Of course, there is overlap between the categories: one gains information in a large worship service and may form the occasional relationship before or after a service, one can get quite "involved" in a medium-sized group, etc. But in general, the categories hold. Southeast is, by far, most famous for its large building, huge budget, and worship attendance. But the heart of Southeast is its medium and smaller groups.

Often, people talk about being "religious" or even Christian without being involved in a religious community. The usual reasons (or smoke screen) are hypocrisy and not having time.

Hypocrisy is a reasonable critique if extensive, but ridiculous if modest. To note, all of us are hypocrites. So, the mere existence of hypocrisy cannot be a coherent reason to reject community. Moreover, if the church is attracting "sinners", then a (large) gap between stated beliefs and observed actions is to be expected.

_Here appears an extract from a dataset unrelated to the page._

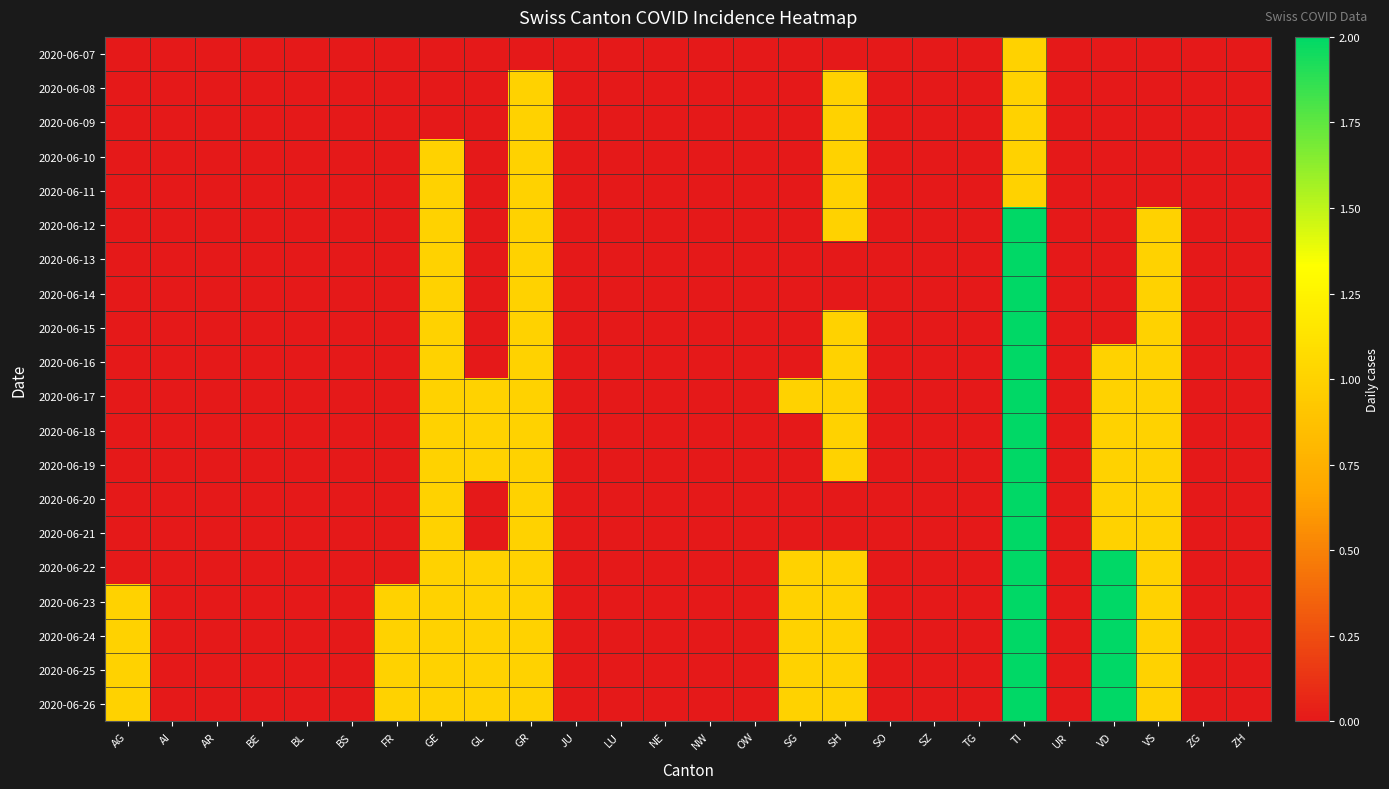

What is the difference between the highest and lowest values at TI?

1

"Not having time" is simply a matter of priorities-- and in this case, believing that time spent in religious community is better spent outside such a community. But at least within Christian theology, this is highly misguided. In Genesis 1:26, we're introduced to the Trinitarian God of the Bible: "let us make man in our image...". The Christian God is its own community. And after a chapter full of "it is good" in Genesis 1, we're told in 2:18 that it was "not good for man to be alone". Likewise, it is not good for people to be Lone Rangers-- in terms of family, community, or religious community. As the writer of Hebrews exhorts his readers in 10:25, "Let us not give up meeting together, as some are in the habit of doing, but let us encourage one another..." It is easier in some ways to avoid community-- for a variety of reasons. But as everything else with a benevolent and omniscient God, when He commands something, it is in our best interests to go His way.

If you haven't been involved in a strong Christian community (and lack vision for what that would look like)-- or have been burned in the past by a religious experience (and have baggage)-- I'd en-courage you to try again, if not at Southeast, then somewhere else.